◆ Required work: Beginning with the line that contains "right shoulder: (695, 386)" and ending with the line that contains "root of tail: (176, 113)", reproduce the lines of the entries below exactly, omitting pictures.

◆ Source material:
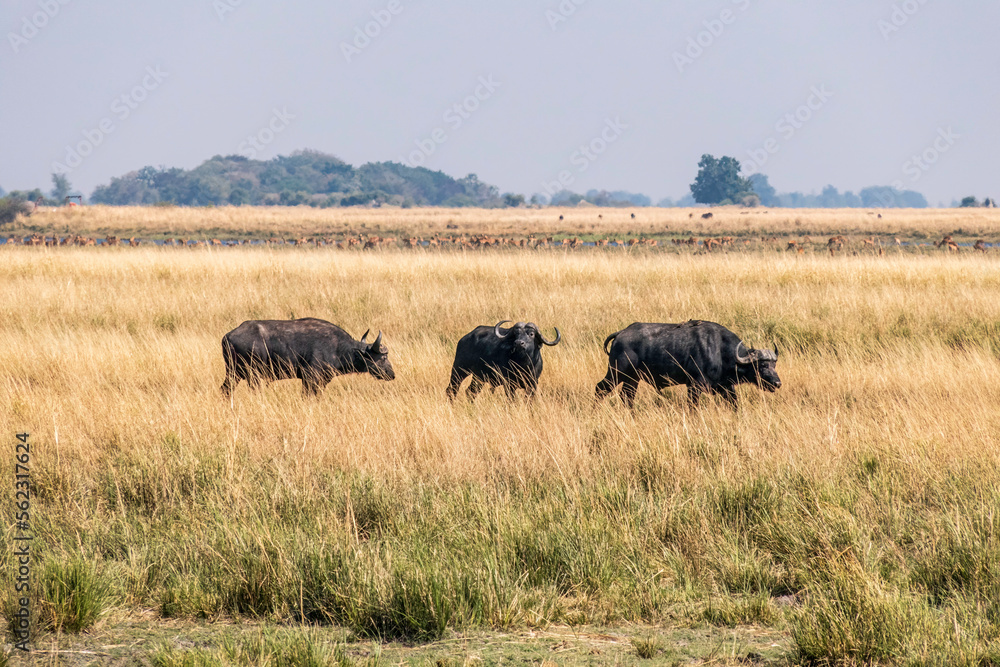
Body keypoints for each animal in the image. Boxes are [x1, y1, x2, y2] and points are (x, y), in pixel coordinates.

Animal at [223, 318, 394, 396]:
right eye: (383, 358)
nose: (392, 374)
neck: (338, 347)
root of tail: (228, 336)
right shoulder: (310, 378)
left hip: (233, 374)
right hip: (253, 377)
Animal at [592, 318, 780, 408]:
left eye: (774, 365)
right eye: (762, 365)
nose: (777, 383)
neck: (720, 351)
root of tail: (621, 333)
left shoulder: (726, 387)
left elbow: (734, 404)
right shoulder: (695, 386)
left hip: (632, 379)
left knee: (627, 397)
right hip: (616, 373)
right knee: (600, 389)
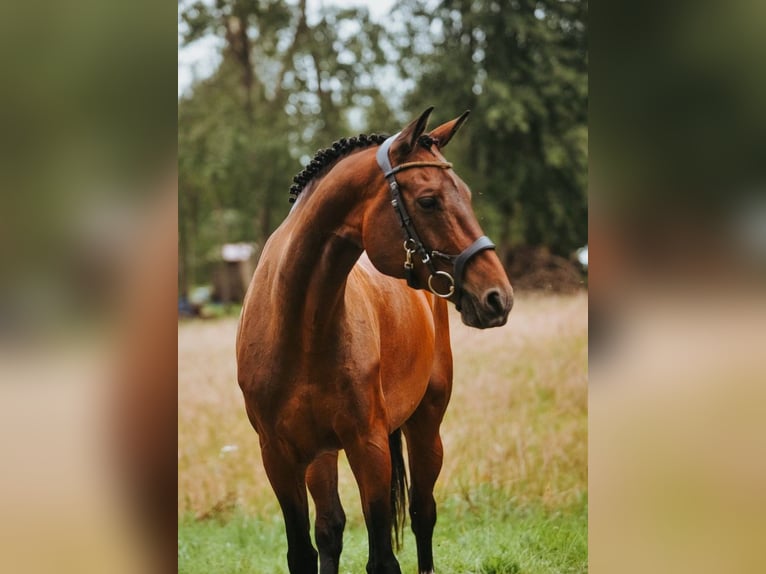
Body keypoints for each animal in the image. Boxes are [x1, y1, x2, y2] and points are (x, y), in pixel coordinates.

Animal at [238, 109, 516, 574]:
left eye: (465, 193)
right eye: (428, 200)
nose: (498, 297)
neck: (300, 330)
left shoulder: (368, 447)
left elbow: (383, 557)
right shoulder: (278, 455)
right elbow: (304, 551)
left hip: (426, 427)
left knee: (423, 513)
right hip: (320, 456)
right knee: (330, 527)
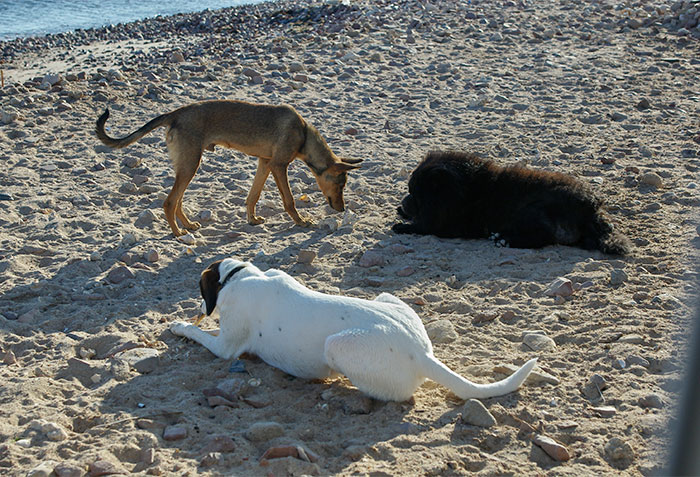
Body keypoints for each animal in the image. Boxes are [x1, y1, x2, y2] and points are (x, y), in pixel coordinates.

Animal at [95, 99, 364, 236]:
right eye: (341, 185)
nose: (342, 209)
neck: (303, 134)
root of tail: (176, 113)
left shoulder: (265, 163)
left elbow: (253, 195)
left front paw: (252, 219)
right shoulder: (279, 165)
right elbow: (289, 200)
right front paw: (300, 222)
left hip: (187, 165)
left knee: (177, 200)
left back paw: (188, 225)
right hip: (191, 164)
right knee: (170, 201)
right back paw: (179, 233)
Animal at [172, 258, 540, 400]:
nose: (199, 309)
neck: (242, 275)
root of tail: (421, 353)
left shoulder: (226, 346)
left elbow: (200, 335)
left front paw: (179, 325)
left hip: (338, 346)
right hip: (388, 299)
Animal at [394, 151, 628, 255]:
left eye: (415, 193)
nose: (404, 201)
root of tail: (591, 210)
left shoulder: (445, 226)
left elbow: (420, 227)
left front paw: (401, 226)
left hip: (531, 210)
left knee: (542, 238)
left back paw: (504, 240)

◆ Solution:
right shoulder: (695, 386)
left hip: (632, 379)
left knee: (627, 397)
right hip: (616, 373)
right knee: (600, 389)
Body keypoints for each animal in the image. Boxes are [x1, y1, x2, y2] and points are (x, y), in pixel coordinates.

Animal at [238, 109, 516, 574]:
left eye: (465, 193)
right eye: (428, 200)
nose: (498, 297)
neck: (300, 330)
left shoulder: (368, 447)
left elbow: (383, 557)
right shoulder: (278, 455)
right elbow: (304, 551)
left hip: (426, 427)
left knee: (423, 513)
right hip: (320, 456)
right knee: (330, 527)
Body keypoints for each animal in the image. Boxes are [x1, y1, x2, y2] and points are (x, y), in pixel coordinates.

Animal at [95, 99, 364, 236]:
right eye: (341, 185)
nose: (342, 209)
neck: (303, 134)
root of tail: (176, 113)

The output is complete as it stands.